■ RECORD EXTRACTS:
== Segment start ==
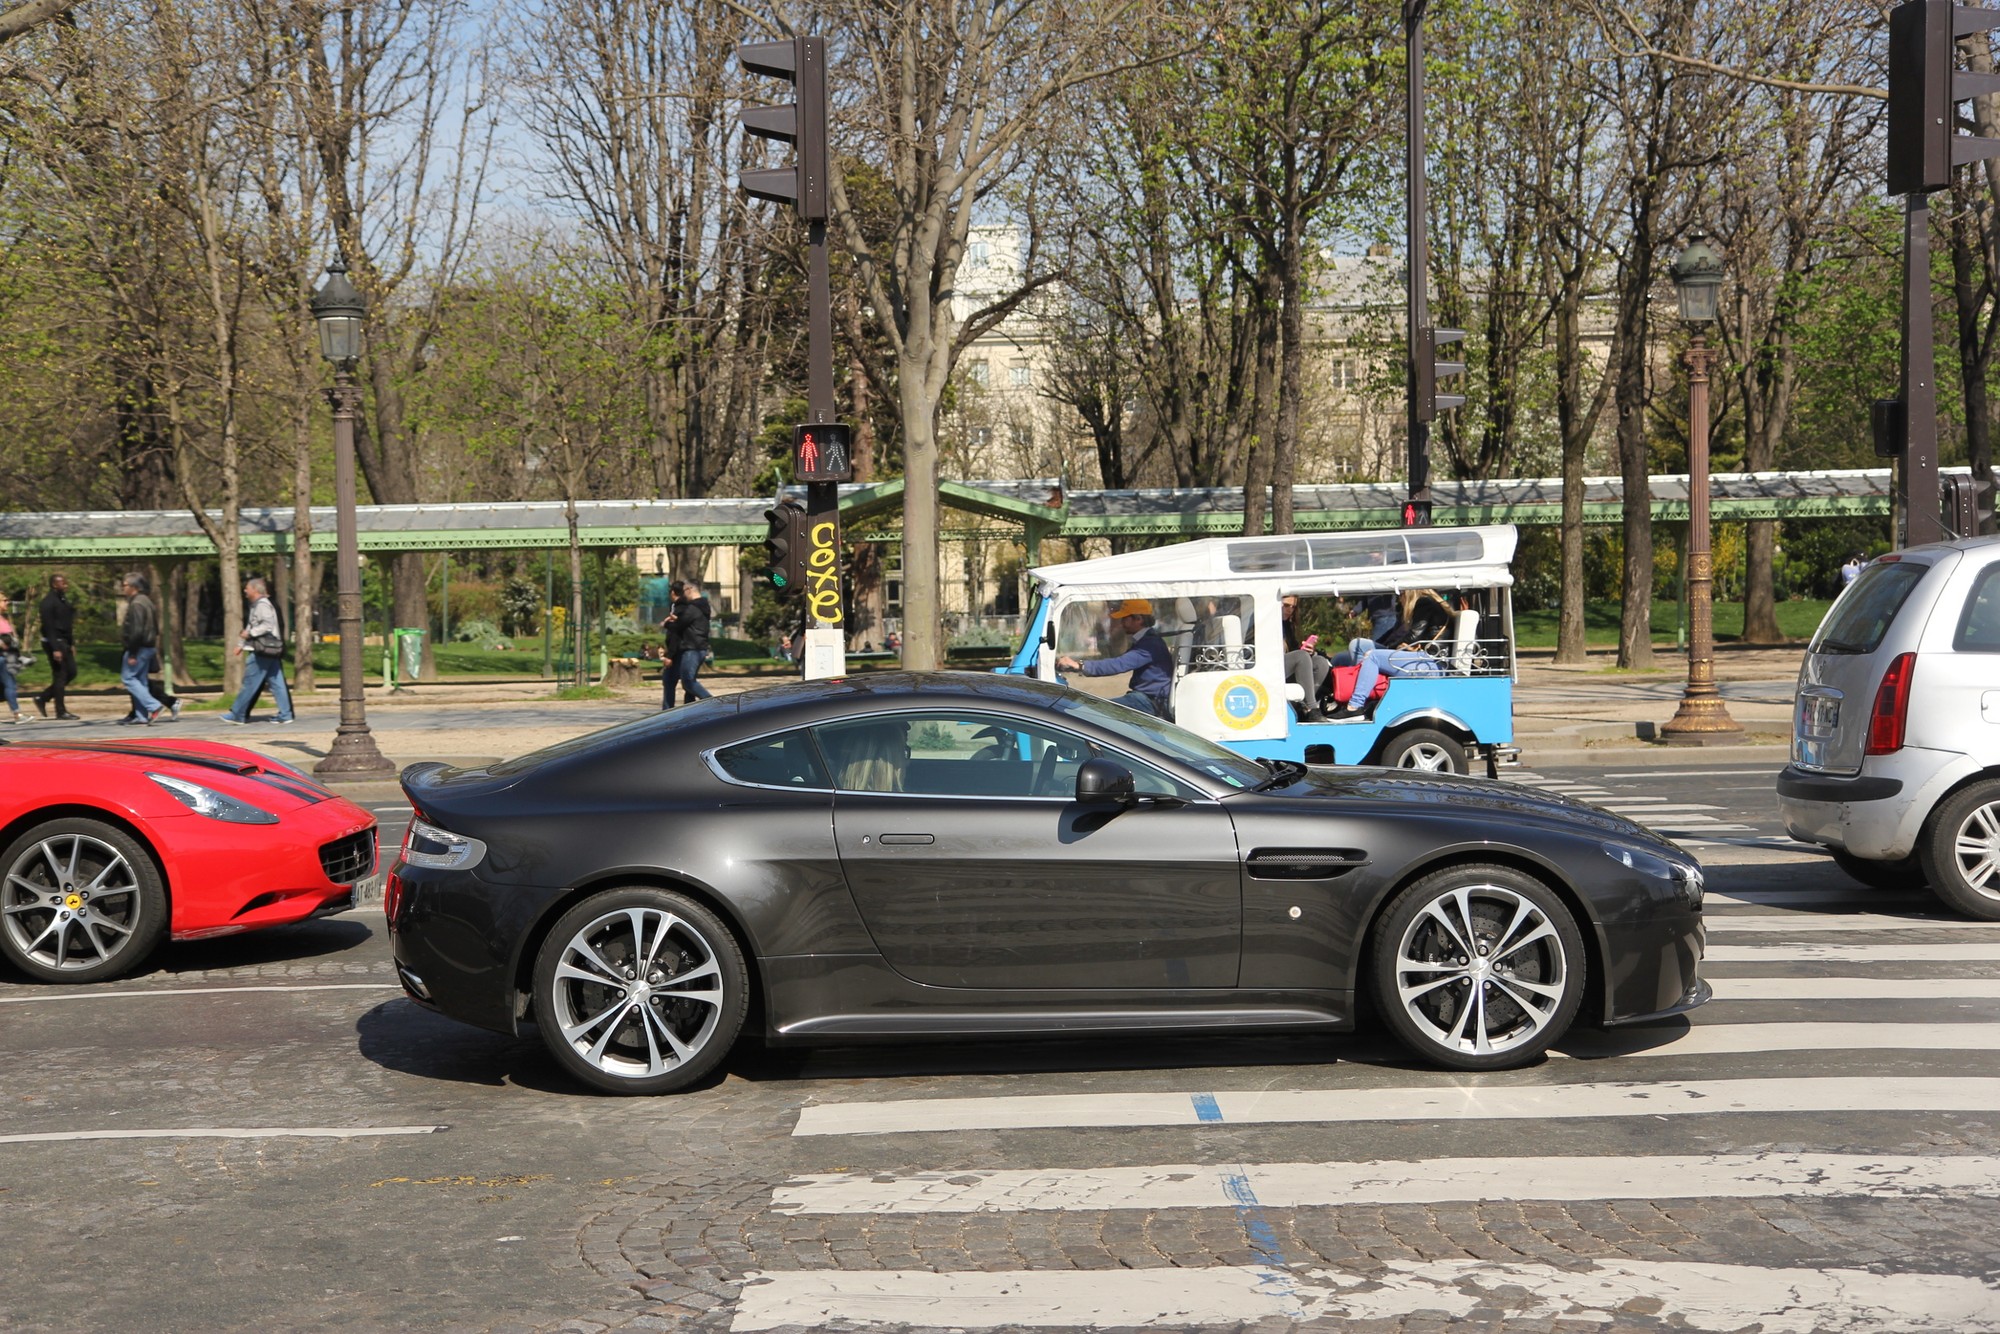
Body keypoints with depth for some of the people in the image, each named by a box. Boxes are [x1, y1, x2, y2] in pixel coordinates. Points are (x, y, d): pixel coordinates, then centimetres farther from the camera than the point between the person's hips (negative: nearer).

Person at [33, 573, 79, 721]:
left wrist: (71, 644, 16)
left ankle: (43, 698, 18)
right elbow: (48, 627, -19)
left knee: (71, 672, 10)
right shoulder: (48, 602, -14)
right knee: (59, 675, -5)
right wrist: (55, 649, -23)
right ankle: (61, 711, 2)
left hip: (64, 642, 9)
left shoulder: (63, 600, 14)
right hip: (53, 642, -9)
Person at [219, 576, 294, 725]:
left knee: (249, 683, -2)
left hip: (263, 651, -10)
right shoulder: (256, 605, 20)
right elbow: (252, 627, 28)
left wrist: (250, 633, -16)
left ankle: (237, 714, 4)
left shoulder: (262, 605, -12)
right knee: (276, 683, 5)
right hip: (269, 651, 10)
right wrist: (242, 645, 26)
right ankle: (285, 715, 2)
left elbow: (267, 625, -23)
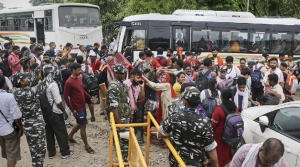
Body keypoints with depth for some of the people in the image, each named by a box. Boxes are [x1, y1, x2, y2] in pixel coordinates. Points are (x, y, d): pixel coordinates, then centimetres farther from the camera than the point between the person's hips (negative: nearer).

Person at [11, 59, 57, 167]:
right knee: (40, 149, 7)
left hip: (26, 124, 8)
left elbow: (30, 78, 3)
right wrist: (54, 67, -11)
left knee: (33, 148, 22)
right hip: (36, 124, -8)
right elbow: (46, 82, -21)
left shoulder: (15, 92, -7)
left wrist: (40, 67, 6)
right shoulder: (31, 92, -28)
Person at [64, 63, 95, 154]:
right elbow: (65, 97, -17)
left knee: (81, 124, 22)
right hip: (77, 108, -9)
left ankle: (70, 136, 43)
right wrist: (72, 109, -18)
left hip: (83, 106, 9)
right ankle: (87, 146, 14)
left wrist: (90, 98, 12)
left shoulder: (79, 78, 5)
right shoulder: (69, 82, -20)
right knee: (83, 126, 0)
== Segment end ==
■ INSTRUCTIONS TO FOLLOW: Copy out all of the material above line by line, but shift every number in the keypoint triples (the x and y pixel coordinates and the depth values) by -82, keeping every other line and the boxes unchanged. Leave the pictures out of your answer.

■ TASK OUTPUT:
Body keypoints with depth for some of the people in the image, each named by a box. Boxes are [x1, y1, x2, y2] in pixel coordinates. Points are (x, y, d): pixel coordinates, then centimetres farther from the camera than the point between the person's hips (negative: nearer).

Person at [33, 573, 79, 721]:
left wrist: (-11, 562, -66)
left ankle: (-39, 616, -64)
right elbow: (-34, 545, -101)
left knee: (-11, 590, -72)
right shoulder: (-34, 520, -96)
right knee: (-23, 593, -87)
right wrist: (-27, 567, -105)
right ankle: (-21, 629, -80)
left hip: (-18, 560, -73)
left shoulder: (-19, 518, -68)
right hip: (-29, 560, -91)
Person at [219, 576, 294, 725]:
left knee: (167, 601, -84)
left hip: (181, 569, -92)
right shoulder: (174, 523, -62)
right elbow: (170, 545, -54)
left wrist: (168, 551, -98)
left ankle: (155, 632, -78)
left shoulder: (180, 523, -94)
right knee: (194, 601, -77)
right hip: (187, 569, -72)
right wrist: (160, 563, -56)
right ankle: (203, 633, -80)
left elbow: (185, 543, -105)
Body keypoints with depth for some of the people in the image, each named by a box. Boxes are [x1, y1, x2, y2] in pixel coordinates. Points are (x, y, d): pixel coordinates, then centimetres farther from the camera than the point between the person's hips (negative: nearer).

Person at [11, 59, 57, 167]:
right knee: (-42, 67, -75)
left hip: (-56, 42, -74)
left elbow: (-52, -4, -79)
right wrist: (-28, -15, -93)
left knee: (-49, 66, -60)
right hip: (-46, 42, -90)
right elbow: (-36, 0, -103)
left shoulder: (-67, 10, -89)
left wrist: (-42, -15, -76)
right shoulder: (-51, 10, -110)
Person at [64, 63, 95, 154]:
right elbow: (-17, 15, -99)
left knee: (-1, 42, -60)
right hip: (-5, 26, -91)
left ankle: (-12, 54, -39)
right wrist: (-10, 27, -100)
left hip: (1, 24, -73)
right ankle: (5, 64, -68)
left wrist: (8, 16, -70)
left shoulder: (-3, -4, -77)
right shoulder: (-13, 0, -102)
right knee: (1, 44, -82)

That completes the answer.